---------- DATASET CONTENT ----------

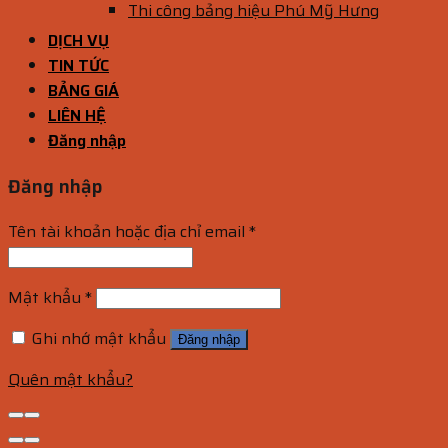
Thi công bảng hiệu Phú Mỹ Hưng
DỊCH VỤ
TIN TỨC
BẢNG GIÁ
LIÊN HỆ
Đăng nhập
Đăng nhập
Tên tài khoản hoặc địa chỉ email
*
Mật khẩu
*
Ghi nhớ mật khẩu
Đăng nhập
Quên mật khẩu?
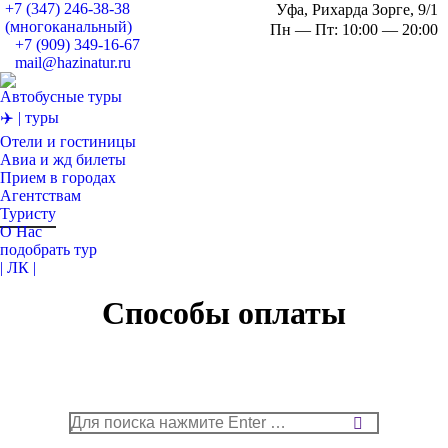
+7 (347) 246-38-38
Уфа, Рихарда Зорге, 9/1
(многоканальный)
Пн — Пт: 10:00 — 20:00
+7 (909) 349-16-67
mail@hazinatur.ru
Страница
Стран
С
Вконтакте
Twitter
О
Автобусные туры
открывает
откры
от
✈️ | туры
в
в
в
Отели и гостиницы
новом
новом
н
Авиа и жд билеты
окне
окне
о
Прием в городах
Агентствам
Туристу
О Нас
подобрать тур
| ЛК |
Поиск:
Способы оплаты
Поиск:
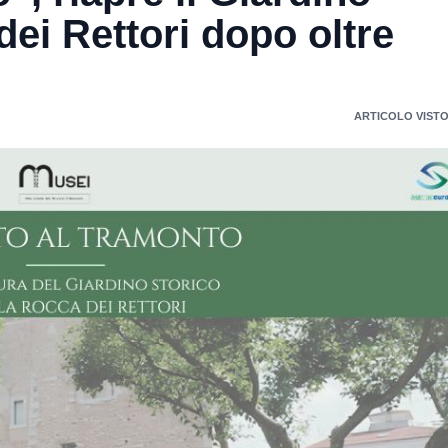
dei Rettori dopo oltre
ARTICOLO VISTO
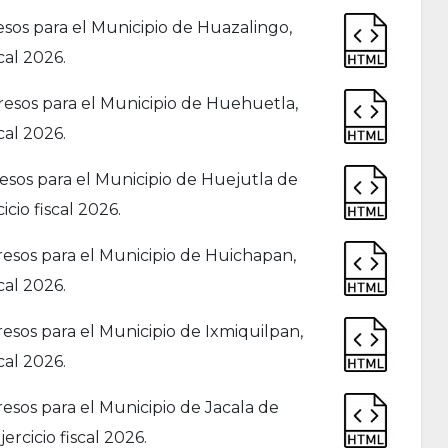
sos para el Municipio de Huazalingo,
cal 2026.
esos para el Municipio de Huehuetla,
cal 2026.
sos para el Municipio de Huejutla de
cio fiscal 2026.
esos para el Municipio de Huichapan,
cal 2026.
sos para el Municipio de Ixmiquilpan,
cal 2026.
sos para el Municipio de Jacala de
rcicio fiscal 2026.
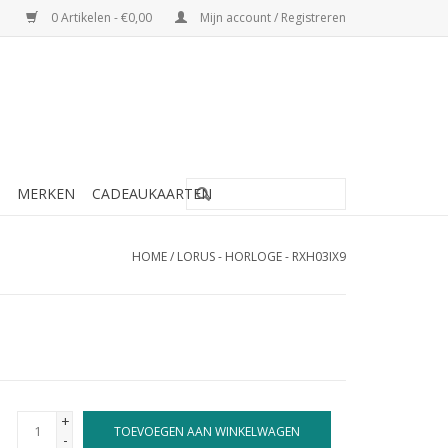
0 Artikelen - €0,00
Mijn account / Registreren
MERKEN
CADEAUKAARTEN
HOME
/
LORUS - HORLOGE - RXH03IX9
+
TOEVOEGEN AAN WINKELWAGEN
-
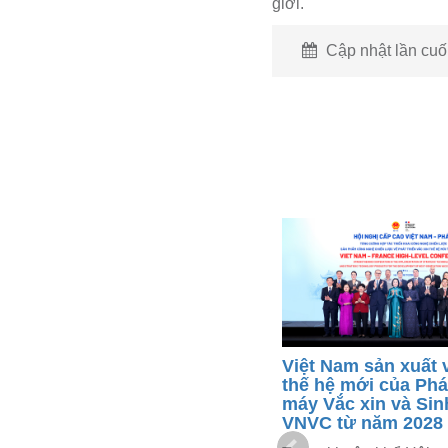
giới.
Cập nhật lần cuối
Việt Nam sản xuất 
Ba thương hiệu lớn về y tế,
thế hệ mới của Phá
dinh dưỡng ký kết hợp tác
máy Vắc xin và Si
nâng cao sức khoẻ cộng
VNVC từ năm 2028
đồng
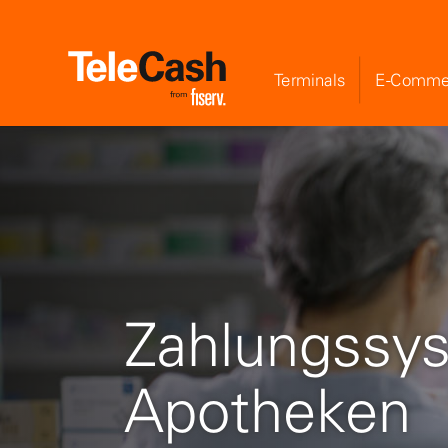
Terminals
E-Comme
Zahlungssys
Apotheken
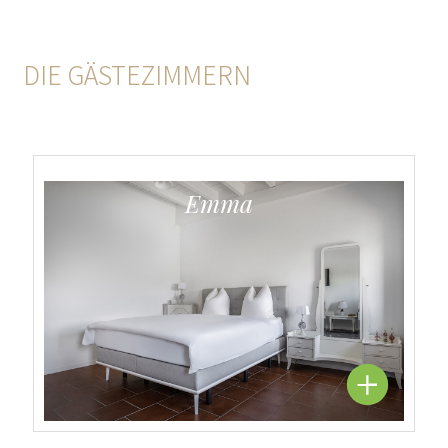
DIE GÄSTEZIMMERN
Emma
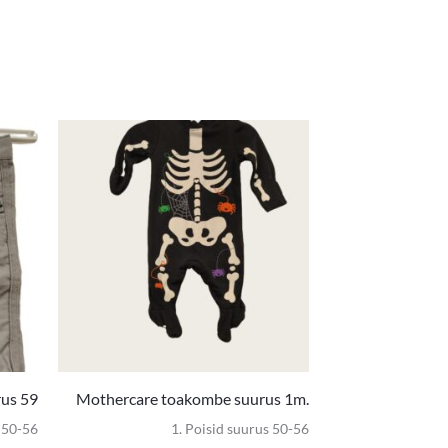
Algne
Praegune
hind
hind
oli:
on:
10,00 €.
5,00 €.
rus 59
Mothercare toakombe suurus 1m.
s 50-56
1. Poisid suurus 50-56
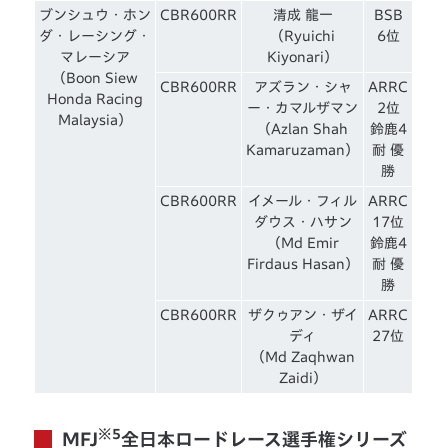
ブンシュウ・ホン
CBR600RR
清成 龍一
BSB
ダ・レーシング・
（Ryuichi
6位
マレーシア
Kiyonari）
（Boon Siew
CBR600RR
アズラン・シャ
ARRC
Honda Racing
ー・カマルザマン
2位
Malaysia）
（Azlan Shah
鈴鹿4
Kamaruzaman）
耐 優
勝
CBR600RR
イメール・フィル
ARRC
ダウス・ハサン
17位
（Md Emir
鈴鹿4
Firdaus Hasan）
耐 優
勝
CBR600RR
ザクゥアン・ザイ
ARRC
ディ
27位
（Md Zaqhwan
Zaidi）
※5
MFJ
全日本ロードレース選手権シリーズ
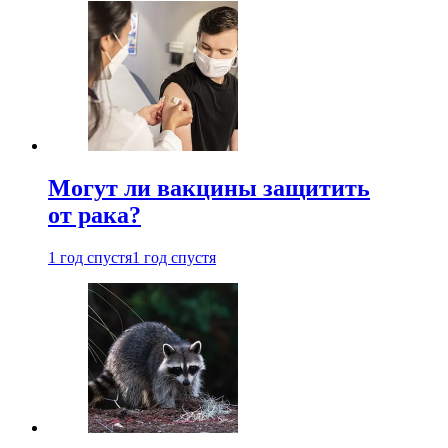
Могут ли вакцины защитить
от рака?
1 год спустя
1 год спустя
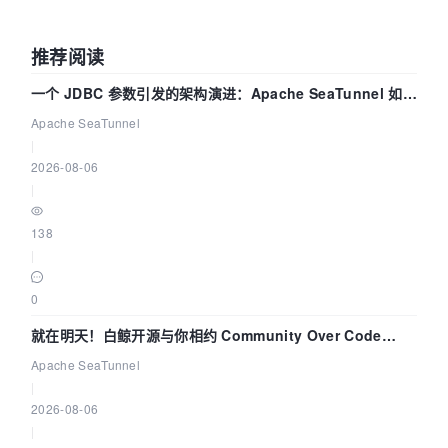
推荐阅读
一个 JDBC 参数引发的架构演进：Apache SeaTunnel 如何
解决数据同步中的“定时 Flush”难题
Apache SeaTunnel
|
2026-08-06
|
138
|
0
就在明天！白鲸开源与你相约 Community Over Code
Asia 2026 主题演讲！
Apache SeaTunnel
|
2026-08-06
|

----------

YOUR INSTRUCTIONS: Every line from the one containing "rcicio fiscal 2026." to the end of the material above is to be returned exactly, with the pictures left out.

WRITTEN REPLY:
rcicio fiscal 2026.
0 Artikelen - €0,00
Mijn account / Registreren
MERKEN
CADEAUKAARTEN
HOME
/
LORUS - HORLOGE - RXH03IX9
+
TOEVOEGEN AAN WINKELWAGEN
-
giới.
Cập nhật lần cuối
Việt Nam sản xuất 
Ba thương hiệu lớn về y tế,
thế hệ mới của Phá
dinh dưỡng ký kết hợp tác
máy Vắc xin và Si
nâng cao sức khoẻ cộng
VNVC từ năm 2028
đồng
Terminals
E-Comme
Zahlungssys
Apotheken
DIE GÄSTEZIMMERN
Emma
Algne
Praegune
hind
hind
oli:
on:
10,00 €.
5,00 €.
rus 59
Mothercare toakombe suurus 1m.
s 50-56
1. Poisid suurus 50-56
ブンシュウ・ホン
CBR600RR
清成 龍一
BSB
ダ・レーシング・
（Ryuichi
6位
マレーシア
Kiyonari）
（Boon Siew
CBR600RR
アズラン・シャ
ARRC
Honda Racing
ー・カマルザマン
2位
Malaysia）
（Azlan Shah
鈴鹿4
Kamaruzaman）
耐 優
勝
CBR600RR
イメール・フィル
ARRC
ダウス・ハサン
17位
（Md Emir
鈴鹿4
Firdaus Hasan）
耐 優
勝
CBR600RR
ザクゥアン・ザイ
ARRC
ディ
27位
（Md Zaqhwan
Zaidi）
※5
MFJ
全日本ロードレース選手権シリーズ
Могут ли вакцины защитить
от рака?
1 год спустя
1 год спустя
推荐阅读
一个 JDBC 参数引发的架构演进：Apache SeaTunnel 如何
解决数据同步中的“定时 Flush”难题
Apache SeaTunnel
|
2026-08-06
|
138
|
0
就在明天！白鲸开源与你相约 Community Over Code
Asia 2026 主题演讲！
Apache SeaTunnel
|
2026-08-06
|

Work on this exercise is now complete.